**Activity**
Please continue the article below about mRNAs that also regulate other genes in fruit flies, picking up right after its last sentence.

Scientists at Washington University in St. Louis say they have discovered that some messenger RNAs (mRNAs) not only play a direct role in manufacturing proteins but they also can act as regulatory molecules preventing other genes from making protein by marking their mRNA molecules for destruction.
“Our findings show that mRNAs, which are typically thought to act solely as the template for protein translation, can also serve as regulatory RNAs, independent of their protein-coding capacity,” said Yehuda Ben-Shahar, Ph.D., a member of the research team. “They're not just messengers but also actors in their own right.”
The study (“Natural antisense transcripts regulate the neuronal stress response and excitability”) finding was published in eLife.
Although the scientists were studying heat stress in fruit flies when they made this discovery, Dr. Ben-Shahar suspects this regulatory mechanism is more general than that.
As a fruit fly scientist, Dr. Ben-Shahar was aware that there are mutations in fruit flies that make them bad at buffering heat stress, and this provided a starting point for his research. One of these genes is actually called seizure, because flies with a broken copy of this gene are particularly sensitive to heat. Raising the temperature even 10 degrees sends them into seizures.
“When we looked at seizure (sei) we noticed that there is another gene on the opposite strand of the double-stranded DNA molecule called pickpocket 29 (ppk29),” he explained. This was interesting because seizure codes for a protein “gate” that lets potassium ions out of the neuron, and pickpocket 29 codes for a gate that lets sodium ions into the neuron.
The scientists soon showed that transcription of these genes is coordinated. When the flies are too hot, they make more transcripts of the sei gene and fewer of ppk29. And when the flies cooled down, the opposite happened. If the central dogma of DNA (DNA to RNA to protein) held in this case, the neurons might be buffering the effects of heat by altering the expression of these genes.
One problem with this idea, though, is that gene transcription is slow and the flies, remember, seize in seconds. Was this mechanism fast enough to keep up with sudden changes in the environment?

**Given data**

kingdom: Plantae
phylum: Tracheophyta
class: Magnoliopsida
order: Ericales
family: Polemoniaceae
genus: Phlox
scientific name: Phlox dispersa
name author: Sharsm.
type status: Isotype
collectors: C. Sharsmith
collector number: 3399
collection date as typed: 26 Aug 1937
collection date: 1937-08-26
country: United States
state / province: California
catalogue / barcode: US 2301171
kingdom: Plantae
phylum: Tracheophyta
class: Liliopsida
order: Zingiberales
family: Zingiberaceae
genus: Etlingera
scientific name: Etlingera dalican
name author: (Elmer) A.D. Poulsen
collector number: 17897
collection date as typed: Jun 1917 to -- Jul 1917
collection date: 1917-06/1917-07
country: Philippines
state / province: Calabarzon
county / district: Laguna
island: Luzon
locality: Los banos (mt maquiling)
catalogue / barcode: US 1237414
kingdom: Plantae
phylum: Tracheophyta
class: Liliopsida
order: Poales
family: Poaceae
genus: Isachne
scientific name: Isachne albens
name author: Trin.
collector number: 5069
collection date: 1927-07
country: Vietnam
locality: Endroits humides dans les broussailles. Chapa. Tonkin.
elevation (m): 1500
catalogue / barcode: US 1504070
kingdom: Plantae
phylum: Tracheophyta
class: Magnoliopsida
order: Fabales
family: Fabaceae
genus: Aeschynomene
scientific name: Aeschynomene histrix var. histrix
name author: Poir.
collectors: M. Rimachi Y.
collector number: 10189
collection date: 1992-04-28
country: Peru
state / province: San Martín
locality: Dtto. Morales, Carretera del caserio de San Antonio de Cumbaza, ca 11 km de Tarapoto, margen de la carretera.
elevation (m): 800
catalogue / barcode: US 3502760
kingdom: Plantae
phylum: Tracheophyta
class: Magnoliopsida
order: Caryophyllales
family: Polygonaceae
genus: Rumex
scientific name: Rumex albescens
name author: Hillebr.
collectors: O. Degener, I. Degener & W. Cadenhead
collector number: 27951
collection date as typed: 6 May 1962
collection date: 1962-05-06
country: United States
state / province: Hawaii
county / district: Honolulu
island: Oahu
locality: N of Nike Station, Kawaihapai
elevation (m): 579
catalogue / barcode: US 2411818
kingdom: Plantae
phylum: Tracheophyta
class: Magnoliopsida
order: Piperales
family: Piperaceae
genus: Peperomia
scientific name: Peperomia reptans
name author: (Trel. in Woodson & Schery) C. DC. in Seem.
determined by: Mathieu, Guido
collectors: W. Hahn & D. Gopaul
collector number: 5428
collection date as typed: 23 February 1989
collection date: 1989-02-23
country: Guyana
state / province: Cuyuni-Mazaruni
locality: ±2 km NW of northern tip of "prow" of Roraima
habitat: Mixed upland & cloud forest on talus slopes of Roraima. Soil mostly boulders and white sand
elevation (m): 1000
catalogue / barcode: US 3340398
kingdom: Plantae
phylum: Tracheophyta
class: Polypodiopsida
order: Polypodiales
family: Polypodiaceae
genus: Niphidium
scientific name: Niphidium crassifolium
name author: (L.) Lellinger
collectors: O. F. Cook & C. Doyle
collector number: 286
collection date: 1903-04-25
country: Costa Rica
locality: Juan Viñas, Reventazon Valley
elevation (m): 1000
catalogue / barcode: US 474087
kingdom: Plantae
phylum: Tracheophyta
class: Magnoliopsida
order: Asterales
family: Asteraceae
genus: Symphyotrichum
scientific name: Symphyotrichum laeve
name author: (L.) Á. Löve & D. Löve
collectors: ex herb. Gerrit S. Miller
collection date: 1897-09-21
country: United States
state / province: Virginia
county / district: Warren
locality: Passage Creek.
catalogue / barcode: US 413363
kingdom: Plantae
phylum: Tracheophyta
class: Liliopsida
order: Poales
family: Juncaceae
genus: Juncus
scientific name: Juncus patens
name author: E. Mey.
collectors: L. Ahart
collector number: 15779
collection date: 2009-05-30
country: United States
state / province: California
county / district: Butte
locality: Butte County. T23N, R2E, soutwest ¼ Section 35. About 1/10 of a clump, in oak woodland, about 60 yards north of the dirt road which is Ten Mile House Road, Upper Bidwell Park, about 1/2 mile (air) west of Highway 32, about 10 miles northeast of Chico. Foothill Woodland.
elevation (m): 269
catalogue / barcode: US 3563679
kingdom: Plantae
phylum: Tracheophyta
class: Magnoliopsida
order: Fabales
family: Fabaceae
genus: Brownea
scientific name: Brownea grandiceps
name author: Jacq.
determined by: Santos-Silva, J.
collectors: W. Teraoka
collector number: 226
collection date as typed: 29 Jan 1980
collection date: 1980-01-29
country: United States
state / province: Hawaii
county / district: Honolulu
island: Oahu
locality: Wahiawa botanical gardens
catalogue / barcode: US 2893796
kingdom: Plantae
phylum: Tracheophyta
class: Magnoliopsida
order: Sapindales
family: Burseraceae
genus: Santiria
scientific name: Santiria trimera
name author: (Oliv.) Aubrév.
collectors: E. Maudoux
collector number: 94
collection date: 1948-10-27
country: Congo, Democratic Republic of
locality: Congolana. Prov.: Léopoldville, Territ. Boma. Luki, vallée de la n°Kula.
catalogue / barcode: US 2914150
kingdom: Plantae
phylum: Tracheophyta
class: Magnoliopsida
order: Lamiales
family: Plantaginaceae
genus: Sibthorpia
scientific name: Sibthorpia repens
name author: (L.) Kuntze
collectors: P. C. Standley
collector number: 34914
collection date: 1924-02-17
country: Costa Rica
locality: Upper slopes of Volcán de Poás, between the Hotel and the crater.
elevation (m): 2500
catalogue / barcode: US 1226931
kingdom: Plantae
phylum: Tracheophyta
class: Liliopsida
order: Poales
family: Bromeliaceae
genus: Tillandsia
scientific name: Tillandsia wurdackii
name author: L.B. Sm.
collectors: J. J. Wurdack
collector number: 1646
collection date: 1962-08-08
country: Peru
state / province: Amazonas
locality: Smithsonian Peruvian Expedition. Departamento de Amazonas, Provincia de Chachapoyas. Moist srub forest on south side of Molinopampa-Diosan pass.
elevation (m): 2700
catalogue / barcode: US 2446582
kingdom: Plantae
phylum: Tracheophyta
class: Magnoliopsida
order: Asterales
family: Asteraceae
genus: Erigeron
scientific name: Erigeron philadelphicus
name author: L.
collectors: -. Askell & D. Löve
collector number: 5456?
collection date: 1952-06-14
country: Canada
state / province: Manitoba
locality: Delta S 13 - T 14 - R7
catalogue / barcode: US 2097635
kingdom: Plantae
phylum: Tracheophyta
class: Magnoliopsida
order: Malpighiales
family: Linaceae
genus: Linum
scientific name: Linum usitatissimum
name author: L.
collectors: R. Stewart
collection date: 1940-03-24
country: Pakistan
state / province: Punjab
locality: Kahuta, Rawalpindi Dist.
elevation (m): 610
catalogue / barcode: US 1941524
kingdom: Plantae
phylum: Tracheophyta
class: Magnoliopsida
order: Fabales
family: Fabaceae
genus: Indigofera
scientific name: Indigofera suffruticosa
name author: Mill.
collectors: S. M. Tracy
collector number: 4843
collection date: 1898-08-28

**Output below**
But the scientists had also noticed that the two genes overlapped a bit at their tips. The tips, called the 3′ UTRs (untranslated regions), don’t code for protein but are transcribed into mRNA. That got them thinking. When the two genes were transcribed into mRNA, the two ends would complement one another like the hooks and loops of a Velcro fastener. Like the hooks and loops, they would want to stick together, forming a short section of double-stranded mRNA. And double-stranded mRNA, they knew, activates biochemical machinery that degrades any mRNA molecules with the same genetic sequence.
“We demonstrate that the mRNA 3′UTR of ppk29 affects neuronal firing rates and associated heat-induced seizures by acting as a natural antisense transcript (NAT) that regulates the neuronal mRNA levels of seizure (sei), the Drosophila homolog of the human Ether-à-go-go Related Gene (hERG) potassium channel,” wrote the investigators. “We find that the regulatory impact of ppk29 mRNA on sei is independent of the sodium channel it encodes. Thus, our studies reveal a novel mRNA-dependent mechanism for the regulation of neuronal excitability that is independent of protein-coding capacity.”
Dr. Ben-Shahar believes that many other mRNAs, including ones important to human health, will be found to be regulating the levels of proteins other than the ones they encode. Understanding mRNA regulation may provide new insights on health problems that haven’t yielded to other approaches, he pointed out.